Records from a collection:
····················
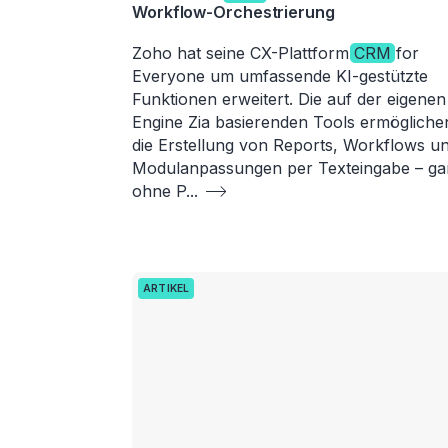
Workflow-Orchestrierung
Zoho hat seine CX-Plattform
CRM
for
Everyone um umfassende KI-gestützte
Funktionen erweitert. Die auf der eigenen
Engine Zia basierenden Tools ermögliche
die Erstellung von Reports, Workflows u
Modulanpassungen per Texteingabe – ga
ohne P
...
ARTIKEL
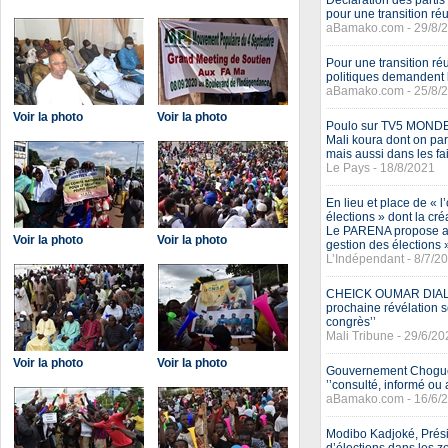
Déclaration des parti
pour une transition ré
aBamako.com - 29/8/
Pour une transition ré
politiques demandent l
aBamako.com - 25/8/
Voir la photo
Voir la photo
Poulo sur TV5 MONDE : 
Mali koura dont on par
mais aussi dans les fai
Le Pays - 18/8/2021
En lieu et place de « 
élections » dont la cré
Le PARENA propose au 
Voir la photo
Voir la photo
gestion des élections 
L’Indépendant - 8/7/2
CHEICK OUMAR DIALLO
prochaine révélation s
congrès’’
Mali Tribune - 29/6/20
Voir la photo
Voir la photo
Gouvernement Choguel 
’’consulté, informé ou 
aBamako.com - 16/6/
Modibo Kadjoké, Prési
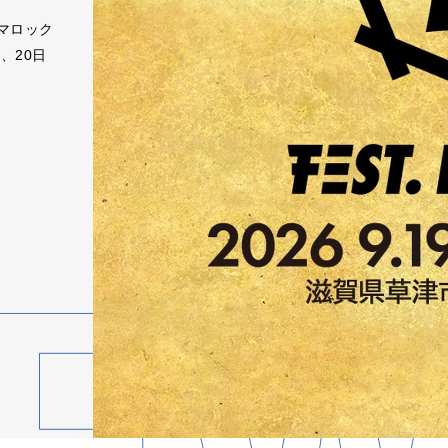
マロック
、20日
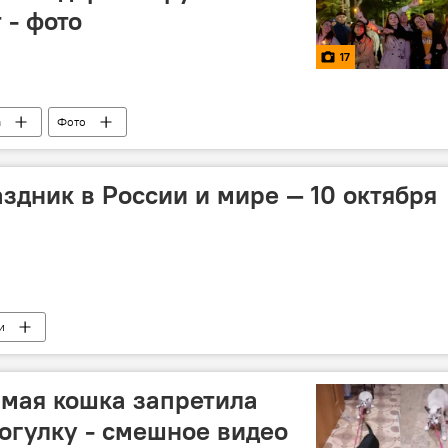
 - фото
17
а
Фото
здник в России и мире — 10 октября
и
рямая кошка запретила
рогулку - смешное видео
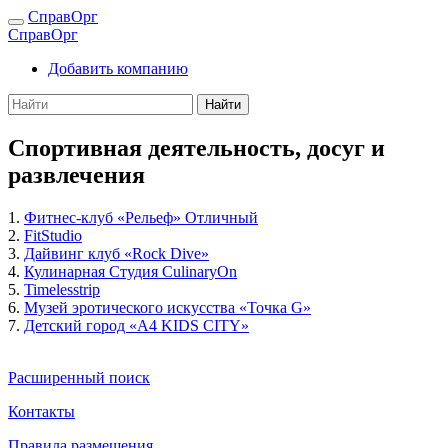
СправОрг
СправОрг
Добавить компанию
Найти
Спортивная деятельность, досуг и
развлечения
1.
Фитнес-клуб «Рельеф» Отличный
2.
FitStudio
3.
Дайвинг клуб «Rock Dive»
4.
Кулинарная Студия CulinaryOn
5.
Timelesstrip
6.
Музей эротического искусства «Точка G»
7.
Детский город «A4 KIDS CITY»
Расширенный поиск
Контакты
Правила размещения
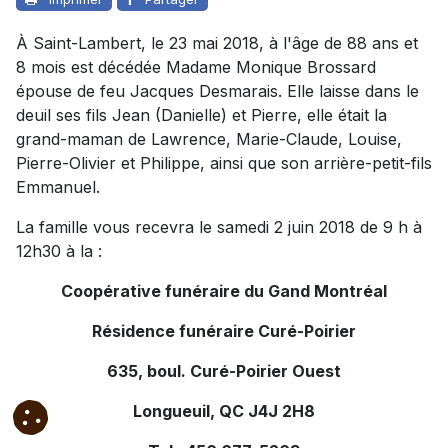
À Saint-Lambert, le 23 mai 2018, à l'âge de 88 ans et
8 mois est décédée Madame Monique Brossard
épouse de feu Jacques Desmarais. Elle laisse dans le
deuil ses fils Jean (Danielle) et Pierre, elle était la
grand-maman de Lawrence, Marie-Claude, Louise,
Pierre-Olivier et Philippe, ainsi que son arrière-petit-fils
Emmanuel.
La famille vous recevra le samedi 2 juin 2018 de 9 h à
12h30 à la :
Coopérative funéraire du Gand Montréal
Résidence funéraire Curé-Poirier
635, boul. Curé-Poirier Ouest
Longueuil, QC J4J 2H8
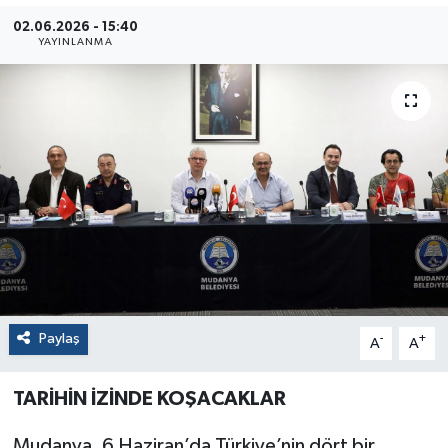
02.06.2026 - 15:40
YAYINLANMA
Paylaş
-
+
A
A
TARİHİ
N
İZİ
NDE KO
ŞACAKLAR
Mudanya, 6 Haziran’da Türkiye’nin dört bir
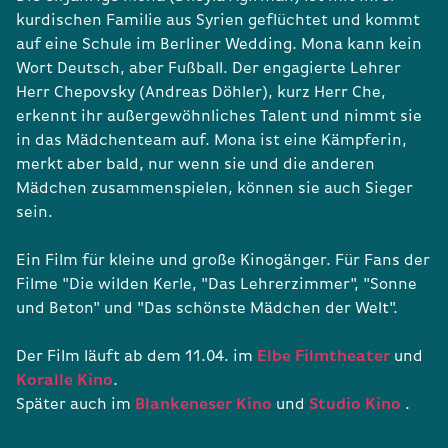
kurdischen Familie aus Syrien geflüchtet und kommt
auf eine Schule im Berliner Wedding. Mona kann kein
Wort Deutsch, aber Fußball. Der engagierte Lehrer
Herr Chepovsky (Andreas Döhler), kurz Herr Che,
erkennt ihr außergewöhnliches Talent und nimmt sie
in das Mädchenteam auf. Mona ist eine Kämpferin,
merkt aber bald, nur wenn sie und die anderen
Mädchen zusammenspielen, können sie auch Sieger
sein.
Ein Film für kleine und große Kinogänger. Für Fans der
Filme "Die wilden Kerle, "Das Lehrerzimmer", "Sonne
und Beton" und "Das schönste Mädchen der Welt".
Der Film läuft ab dem 11.04. im
Elbe Filmtheater
und
Koralle Kino
.
Später auch im
Blankeneser Kino
und
Studio Kino
.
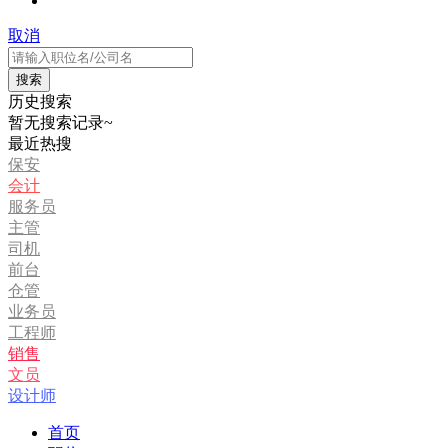
取消
历史搜索
暂无搜索记录~
最近热搜
保安
会计
服务员
主管
司机
前台
仓管
业务员
工程师
销售
文员
设计师
首页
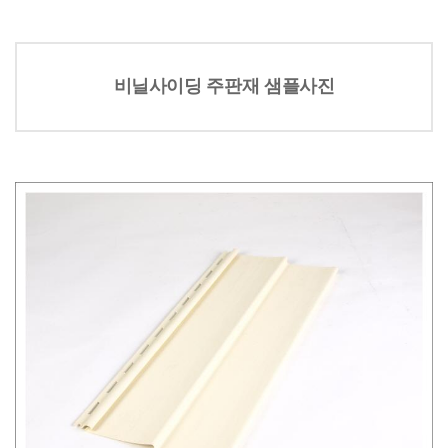
비닐사이딩 주판재 샘플사진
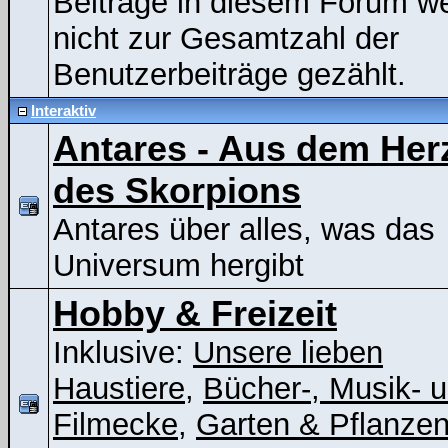
Beiträge in diesem Forum w
nicht zur Gesamtzahl der
Benutzerbeiträge gezählt.
Interaktiv
Antares - Aus dem Her
des Skorpions
Antares über alles, was das
Universum hergibt
Hobby & Freizeit
Inklusive:
Unsere lieben
Haustiere
,
Bücher-, Musik- 
Filmecke
,
Garten & Pflanze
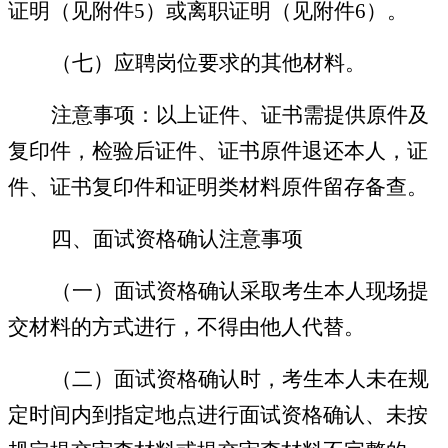
证明（见附件5）或离职证明（见附件6）。
（七）应聘岗位要求的其他材料。
注意事项：以上
证件、证书需提供原件及
复印件，检验后证件、证书原件退还本人，证
件、证书复印件和证明类材料原件留存备查
。
四、面试资格确认
注意事项
（一）
面试资格确认采取考生本人现场提
交材料的方式进行，不得由他人代替。
（二）面试资格确认时，考生本人未在规
定时间内到指定地点进行面试资格确认、未按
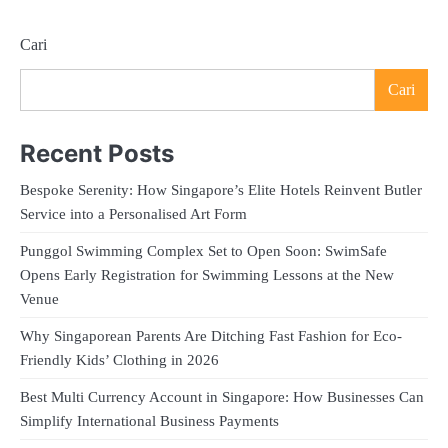
Cari
Cari
Recent Posts
Bespoke Serenity: How Singapore’s Elite Hotels Reinvent Butler
Service into a Personalised Art Form
Punggol Swimming Complex Set to Open Soon: SwimSafe
Opens Early Registration for Swimming Lessons at the New
Venue
Why Singaporean Parents Are Ditching Fast Fashion for Eco-
Friendly Kids’ Clothing in 2026
Best Multi Currency Account in Singapore: How Businesses Can
Simplify International Business Payments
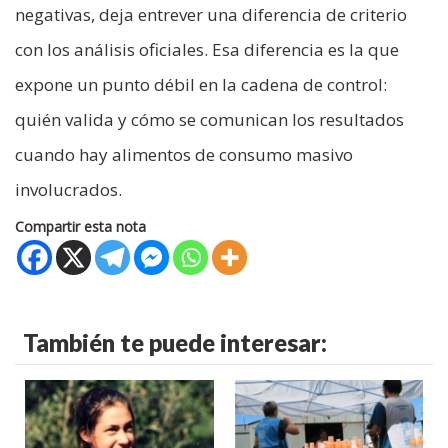
negativas, deja entrever una diferencia de criterio
con los análisis oficiales. Esa diferencia es la que
expone un punto débil en la cadena de control:
quién valida y cómo se comunican los resultados
cuando hay alimentos de consumo masivo
involucrados.
Compartir esta nota
También te puede interesar:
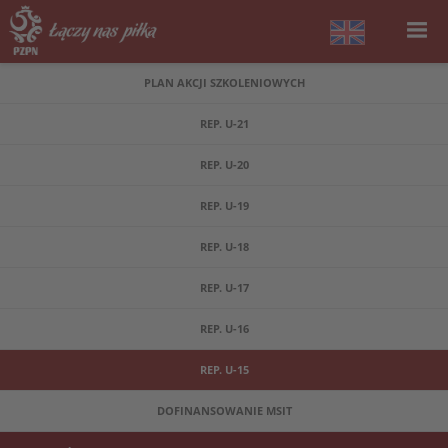
PLAN AKCJI SZKOLENIOWYCH
REP. U-21
REP. U-20
REP. U-19
REP. U-18
REP. U-17
REP. U-16
REP. U-15
DOFINANSOWANIE MSIT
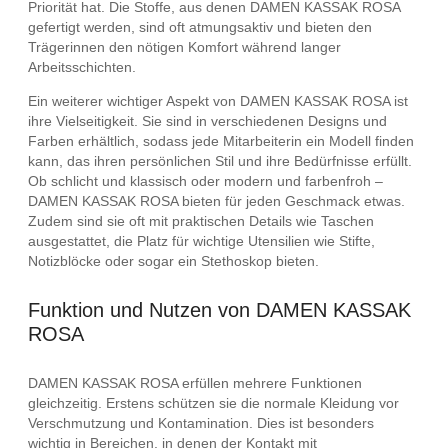
Priorität hat. Die Stoffe, aus denen DAMEN KASSAK ROSA
gefertigt werden, sind oft atmungsaktiv und bieten den
Trägerinnen den nötigen Komfort während langer
Arbeitsschichten.
Ein weiterer wichtiger Aspekt von DAMEN KASSAK ROSA ist
ihre Vielseitigkeit. Sie sind in verschiedenen Designs und
Farben erhältlich, sodass jede Mitarbeiterin ein Modell finden
kann, das ihren persönlichen Stil und ihre Bedürfnisse erfüllt.
Ob schlicht und klassisch oder modern und farbenfroh –
DAMEN KASSAK ROSA bieten für jeden Geschmack etwas.
Zudem sind sie oft mit praktischen Details wie Taschen
ausgestattet, die Platz für wichtige Utensilien wie Stifte,
Notizblöcke oder sogar ein Stethoskop bieten.
Funktion und Nutzen von DAMEN KASSAK
ROSA
DAMEN KASSAK ROSA erfüllen mehrere Funktionen
gleichzeitig. Erstens schützen sie die normale Kleidung vor
Verschmutzung und Kontamination. Dies ist besonders
wichtig in Bereichen, in denen der Kontakt mit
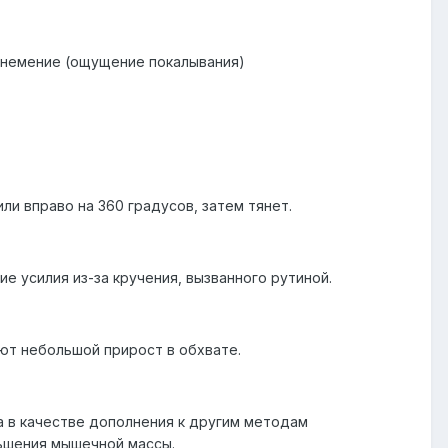
онемение (ощущение покалывания)
и вправо на 360 градусов, затем тянет.
е усилия из-за кручения, вызванного рутиной.
ют небольшой прирост в обхвате.
а в качестве дополнения к другим методам
ньшения мышечной массы.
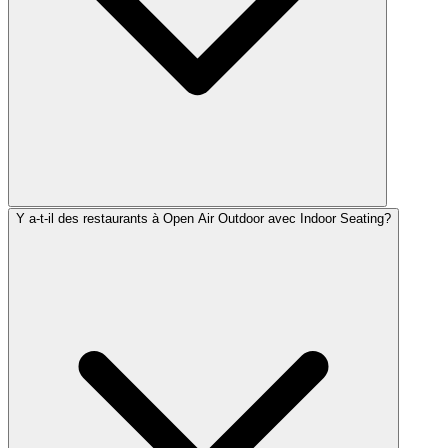
Y a-t-il des restaurants à Open Air Outdoor avec Indoor Seating?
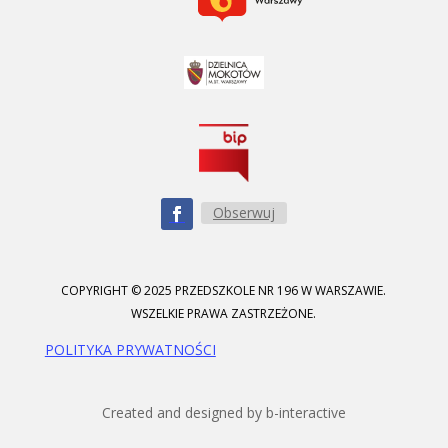
Obserwuj
COPYRIGHT © 2025 PRZEDSZKOLE NR 196 W WARSZAWIE.
WSZELKIE PRAWA ZASTRZEŻONE.
POLITYKA PRYWATNOŚCI
Created and designed by b-interactive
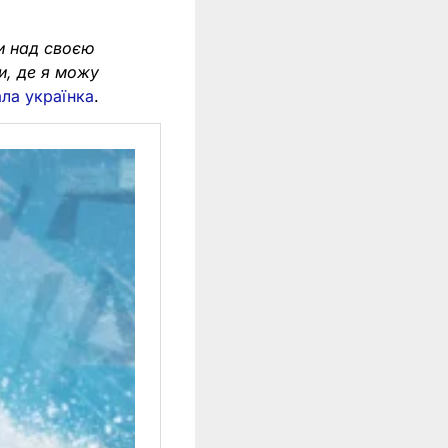
и над своєю
и, де я можу
ала українка
.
····················
- **What is expected**
Reproduce every line of text in the listing above verbatim, leaving out the pictures.

- **Answer to this exercise**
Workflow-Orchestrierung
Zoho hat seine CX-Plattform
CRM
for
Everyone um umfassende KI-gestützte
Funktionen erweitert. Die auf der eigenen
Engine Zia basierenden Tools ermögliche
die Erstellung von Reports, Workflows u
Modulanpassungen per Texteingabe – ga
ohne P
...
ARTIKEL
Déclaration des parti
pour une transition ré
aBamako.com - 29/8/
Pour une transition ré
politiques demandent l
aBamako.com - 25/8/
Voir la photo
Voir la photo
Poulo sur TV5 MONDE : 
Mali koura dont on par
mais aussi dans les fai
Le Pays - 18/8/2021
En lieu et place de « 
élections » dont la cré
Le PARENA propose au 
Voir la photo
Voir la photo
gestion des élections 
L’Indépendant - 8/7/2
CHEICK OUMAR DIALLO
prochaine révélation s
congrès’’
Mali Tribune - 29/6/20
Voir la photo
Voir la photo
Gouvernement Choguel 
’’consulté, informé ou 
aBamako.com - 16/6/
Modibo Kadjoké, Prési
マロック
、20日
 - фото
17
а
Фото
здник в России и мире — 10 октября
и
рямая кошка запретила
рогулку - смешное видео
СправОрг
СправОрг
Добавить компанию
Найти
Спортивная деятельность, досуг и
развлечения
1.
Фитнес-клуб «Рельеф» Отличный
2.
FitStudio
3.
Дайвинг клуб «Rock Dive»
4.
Кулинарная Студия CulinaryOn
5.
Timelesstrip
6.
Музей эротического искусства «Точка G»
7.
Детский город «A4 KIDS CITY»
Расширенный поиск
Контакты
Правила размещения
À Saint-Lambert, le 23 mai 2018, à l'âge de 88 ans et
8 mois est décédée Madame Monique Brossard
épouse de feu Jacques Desmarais. Elle laisse dans le
deuil ses fils Jean (Danielle) et Pierre, elle était la
grand-maman de Lawrence, Marie-Claude, Louise,
Pierre-Olivier et Philippe, ainsi que son arrière-petit-fils
Emmanuel.
La famille vous recevra le samedi 2 juin 2018 de 9 h à
12h30 à la :
Coopérative funéraire du Gand Montréal
Résidence funéraire Curé-Poirier
635, boul. Curé-Poirier Ouest
Longueuil, QC J4J 2H8
02.06.2026 - 15:40
YAYINLANMA
Paylaş
-
+
A
A
TARİHİ
N
İZİ
NDE KO
ŞACAKLAR
Mudanya, 6 Haziran’da Türkiye’nin dört bir
kurdischen Familie aus Syrien geflüchtet und kommt
auf eine Schule im Berliner Wedding. Mona kann kein
Wort Deutsch, aber Fußball. Der engagierte Lehrer
Herr Chepovsky (Andreas Döhler), kurz Herr Che,
erkennt ihr außergewöhnliches Talent und nimmt sie
in das Mädchenteam auf. Mona ist eine Kämpferin,
merkt aber bald, nur wenn sie und die anderen
Mädchen zusammenspielen, können sie auch Sieger
sein.
Ein Film für kleine und große Kinogänger. Für Fans der
Filme "Die wilden Kerle, "Das Lehrerzimmer", "Sonne
und Beton" und "Das schönste Mädchen der Welt".
Der Film läuft ab dem 11.04. im
Elbe Filmtheater
und
Koralle Kino
.
Später auch im
Blankeneser Kino
und
Studio Kino
.
取消
历史搜索
暂无搜索记录~
最近热搜
保安
会计
服务员
主管
司机
前台
仓管
业务员
工程师
销售
文员
设计师
首页
비닐사이딩 주판재 샘플사진
Beiträge in diesem Forum w
nicht zur Gesamtzahl der
Benutzerbeiträge gezählt.
Interaktiv
Antares - Aus dem Her
des Skorpions
Antares über alles, was das
Universum hergibt
Hobby & Freizeit
Inklusive:
Unsere lieben
Haustiere
,
Bücher-, Musik- 
Filmecke
,
Garten & Pflanze
证明（见附件5）或离职证明（见附件6）。
（七）应聘岗位要求的其他材料。
注意事项：以上
证件、证书需提供原件及
复印件，检验后证件、证书原件退还本人，证
件、证书复印件和证明类材料原件留存备查
。
四、面试资格确认
注意事项
（一）
面试资格确认采取考生本人现场提
交材料的方式进行，不得由他人代替。
（二）面试资格确认时，考生本人未在规
定时间内到指定地点进行面试资格确认、未按
Cari
Cari
Recent Posts
Bespoke Serenity: How Singapore’s Elite Hotels Reinvent Butler
Service into a Personalised Art Form
Punggol Swimming Complex Set to Open Soon: SwimSafe
Opens Early Registration for Swimming Lessons at the New
Venue
Why Singaporean Parents Are Ditching Fast Fashion for Eco-
Friendly Kids’ Clothing in 2026
Best Multi Currency Account in Singapore: How Businesses Can
Simplify International Business Payments
negativas, deja entrever una diferencia de criterio
con los análisis oficiales. Esa diferencia es la que
expone un punto débil en la cadena de control:
quién valida y cómo se comunican los resultados
cuando hay alimentos de consumo masivo
involucrados.
Compartir esta nota
También te puede interesar:
PLAN AKCJI SZKOLENIOWYCH
REP. U-21
REP. U-20
REP. U-19
REP. U-18
REP. U-17
REP. U-16
REP. U-15
DOFINANSOWANIE MSIT
Priorität hat. Die Stoffe, aus denen DAMEN KASSAK ROSA
gefertigt werden, sind oft atmungsaktiv und bieten den
Trägerinnen den nötigen Komfort während langer
Arbeitsschichten.
Ein weiterer wichtiger Aspekt von DAMEN KASSAK ROSA ist
ihre Vielseitigkeit. Sie sind in verschiedenen Designs und
Farben erhältlich, sodass jede Mitarbeiterin ein Modell finden
kann, das ihren persönlichen Stil und ihre Bedürfnisse erfüllt.
Ob schlicht und klassisch oder modern und farbenfroh –
DAMEN KASSAK ROSA bieten für jeden Geschmack etwas.
Zudem sind sie oft mit praktischen Details wie Taschen
ausgestattet, die Platz für wichtige Utensilien wie Stifte,
Notizblöcke oder sogar ein Stethoskop bieten.
Funktion und Nutzen von DAMEN KASSAK
ROSA
DAMEN KASSAK ROSA erfüllen mehrere Funktionen
gleichzeitig. Erstens schützen sie die normale Kleidung vor
Verschmutzung und Kontamination. Dies ist besonders
wichtig in Bereichen, in denen der Kontakt mit
онемение (ощущение покалывания)
и вправо на 360 градусов, затем тянет.
е усилия из-за кручения, вызванного рутиной.
ют небольшой прирост в обхвате.
а в качестве дополнения к другим методам
ньшения мышечной массы.
Y a-t-il des restaurants à Open Air Outdoor avec Indoor Seating?
Obserwuj
COPYRIGHT © 2025 PRZEDSZKOLE NR 196 W WARSZAWIE.
WSZELKIE PRAWA ZASTRZEŻONE.
POLITYKA PRYWATNOŚCI
Created and designed by b-interactive
и над своєю
и, де я можу
ала українка
.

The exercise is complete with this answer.